É uma decisão difícil. Como aplicar, em tempo real, esse filtro quando o presidente da República se pronuncia? Quem vai decidir o que é discurso e o que ato de governo?

Tem mais: na guerra de audiência digital, como resistir a oferta de uma atitude que vai render milhões de cliques? A nova realidade digital remunera o que for acessado, independentemente, da qualidade do conteúdo. Vale para o novo hit do Ludmila, como vale para a nova música de Ivete Sangalo. Assim como qualquer fala do presidente Jair Bolsonaro. Ele sabe disso e vem sofisticando esse movimento.

Quem não percebeu isso foram os canais de rádio, TV, Internet mídia impressa e digital, com o discurso de contestá-la. No fundo, virou uma guerra que Bolsonaro já parte ganhando de 3x0.

Calma. Não estamos falando de censura. Se a sociedade brasileira através de dezenas de instituições briga até no STF na defesa da liberdade de informação, não se pode sequer avaliar processos de censura do que o presidente faz e fala. Não pode resvalar para a atitude de ignorar o presidente.

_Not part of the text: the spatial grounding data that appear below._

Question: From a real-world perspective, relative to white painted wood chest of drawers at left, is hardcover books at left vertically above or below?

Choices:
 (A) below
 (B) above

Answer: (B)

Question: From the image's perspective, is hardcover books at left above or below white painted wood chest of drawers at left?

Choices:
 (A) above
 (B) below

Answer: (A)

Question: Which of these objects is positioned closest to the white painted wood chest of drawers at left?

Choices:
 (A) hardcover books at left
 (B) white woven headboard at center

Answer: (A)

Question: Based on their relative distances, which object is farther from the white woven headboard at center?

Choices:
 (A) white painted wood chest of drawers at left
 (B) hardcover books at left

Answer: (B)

Esse é o grande desafio da parte da sociedade que hoje é oposição ao presidente. Como enfrentar fakenews, desinformação e puro discurso eleitoral quando tenta informar o internauta, ouvinte, leitor e telespectador?

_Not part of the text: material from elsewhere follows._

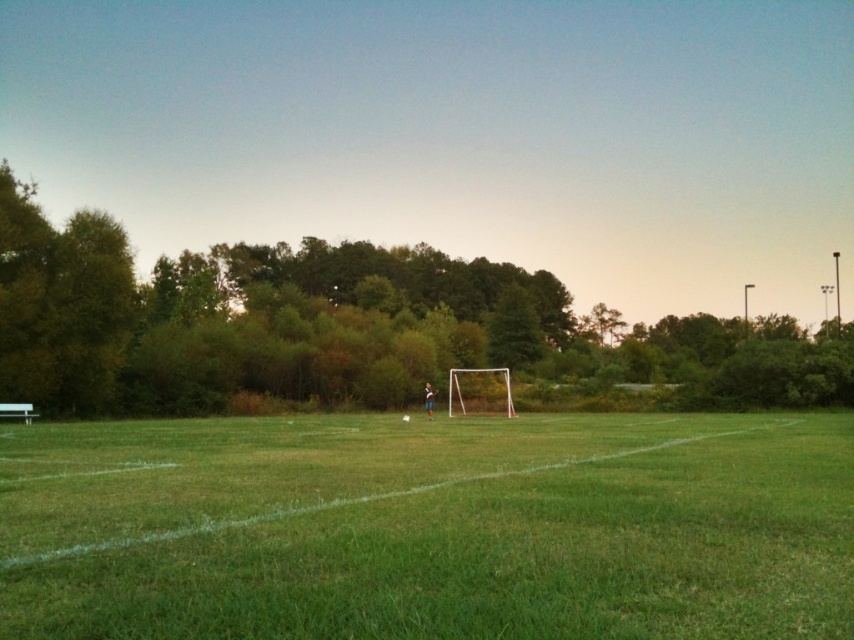
You are a soccer player standing on the field and you want to kick the ball towards the goal. Which object should you avoid hitting with your foot, the green leafy tree at center or the white plastic goal at center?

You should avoid hitting the white plastic goal at center with your foot because the green leafy tree at center is positioned on the right side of it, meaning the tree is not directly in the path to the goal.

Based on the scene description, where is the green grass at center located in terms of coordinates?

The green grass at center is located at point coordinates of (430, 528).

Não é uma missão simples. Informação de qualidade é menos atrativa que uma boa manchete intrigante. O discurso das mídias sociais está estruturado nessa perspectiva. Fazer o leitor clicar e permanecer colado na tela. E isso tem consequências econômicas porque o emissor é remunerado por isso pelo Google.

O problema é que parece claro que a mídia terá de enfrenar o desafio sozinha.

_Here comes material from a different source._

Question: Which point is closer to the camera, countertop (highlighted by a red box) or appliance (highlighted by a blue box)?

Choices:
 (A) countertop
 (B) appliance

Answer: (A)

A oposição brasileira, e a maior parte da intelectualidade, infelizmente, ainda são analógicas. No máximo, poderá produzir algum discurso defensivo (explicativo), difícil de ser digerido. Em outras palavras: chato.

No fundo, talvez a oposição a Bolsonaro tenha que aprender com ele. Enfrenta-lo politicamente, mas no campo digital. Se continuar tentando enfrentá-lo tentando explicar os erros do presidente vai perder sempre.

Como não é Governo e, portanto, não tem fé de ofício para fazer pronunciamento, ela tem uma margem para tentar reformatar, atualizar e sofisticar o seu discurso digital para algo tipo comunicação 2.0. E tentar ganhar a batalha de comunicação no território do presidente.

Sabendo que hoje está três casinhas, ou três terabytes, atrás dele.